Ça fait des jours que je ne
dors pas, que mon regard est éteint, que ma tête pèse des tonnes et que ma
mâchoire ne veut plus s’articuler. Je ne sais pas quand était mon dernier
repas, mais j’ai froid, le ventre qui se serre et de toute manière, je n’ai pas
vraiment faim. Si j’ai un problème, c’est que j’arrive à peine à réfléchir. Il
y a toutes les pensées du monde qui s’entassent et se bousculent dans ma tête
et ça fait bien trop longtemps. Qu’on vienne me dire que je suis ravagé,
complètement déchiré de l’intérieur, ça ne m’étonnerai pas. C’est peu probable
que tu comprennes ce que j’essaie de te montrer, faut bien avouer que je ne
sais pas l’exprimer. Et puis j’ai peur, simplement peur de te dire les
mauvaises choses, t’envoyer des messages de travers, de me découvrir une
pathologie, d’être complètement fou, un colérique sans limites et sans
contrôle, d’être un orage dans le ciel des autres, de t’écarter de moi, de ne
pas tenir les regards, de perdre mon peu de souvenirs, m’effondrer comme un
con, de ne pas savoir, mais savoir que ça va durer encore une petite éternité…
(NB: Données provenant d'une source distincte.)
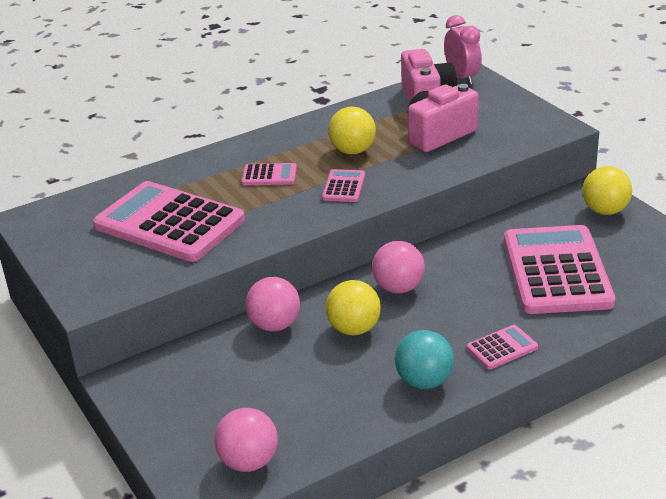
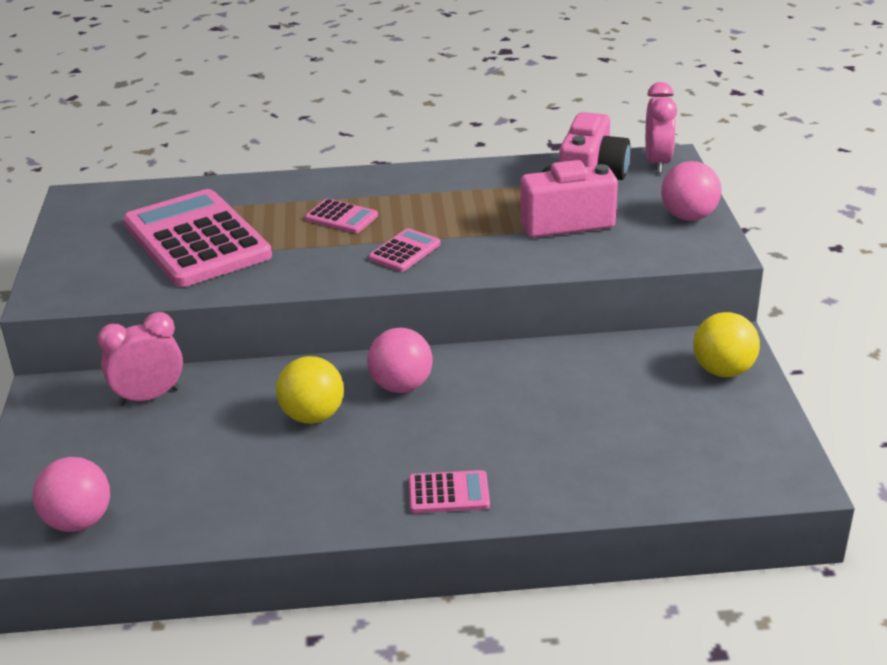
camera: 25 degrees right, 0 degrees up
(211, 356) = (149, 397): none -> pink clock
(275, 325) = (239, 385): pink ball -> pink ball (688, 217)
(353, 151) = (453, 214): yellow ball -> none
(424, 381) = (329, 501): turquoise ball -> none
(557, 271) = (596, 425): pink calculator -> none

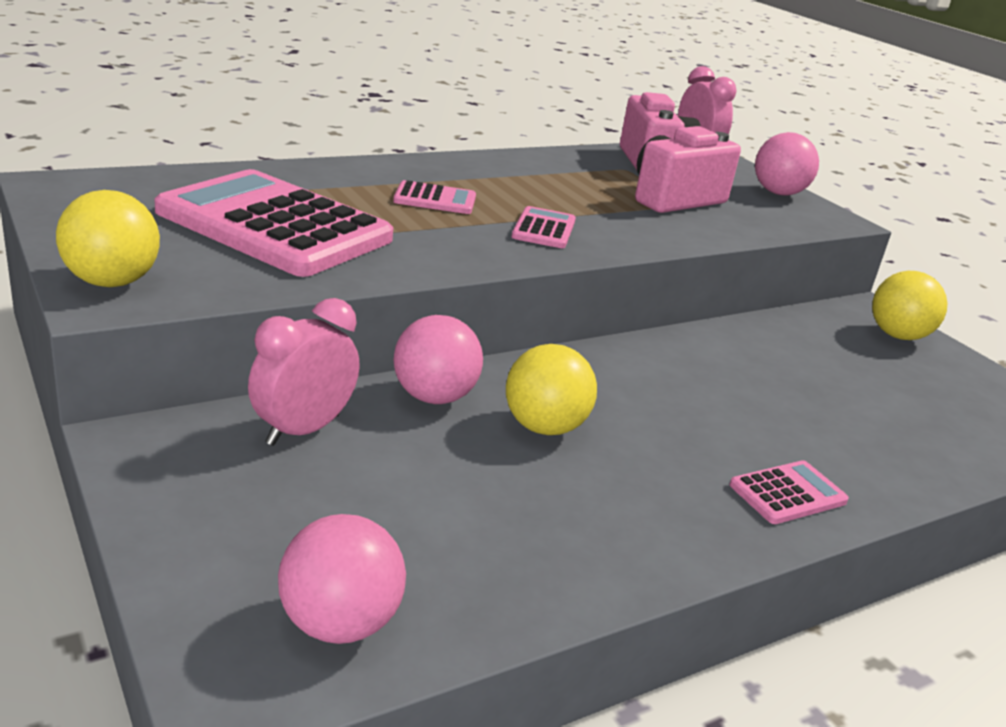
camera: 30 degrees left, 5 degrees down
(57, 284) = (112, 282): none -> yellow ball
(401, 386) = (613, 382): pink ball -> pink ball (434, 397)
Ici, il n’y a rien d’autre
à foutre à part marcher. La neige tombe à faire pâlir le soleil et moi,
j’avance. Y’a toutes ces rues, ces noms, toutes ces images qui filent dans ma
tête. Je me déconstruis. C’est une course poursuite de tous les jours, avec
cette certitude qu’on ne gagnera jamais. La lumière est là pour se braquer sur
ce bourré qui gueule, sur cette gamine coincée entre ses parents qui en savent
rien faire que de tout se cracher à la figure. Et l’autre aussi, lui qui pousse
un chariot, qui sait pas où dormir et moi, un peu paumé dans cette
semi-pénombre, qui rentre dans un café.
Mon stylo écrit à blanc mes
idées mortes, ces mots qui ne viennent pas, il se penche sur la feuille pour
donne vie à tous ces verbes qui ne se conjuguent qu’à l’imparfait. Le jour s’en
va comme mon inspiration, et dans le noir les bus et les trams grouillent et
défilent, laissant toutes ces lucioles mourantes dans mes yeux.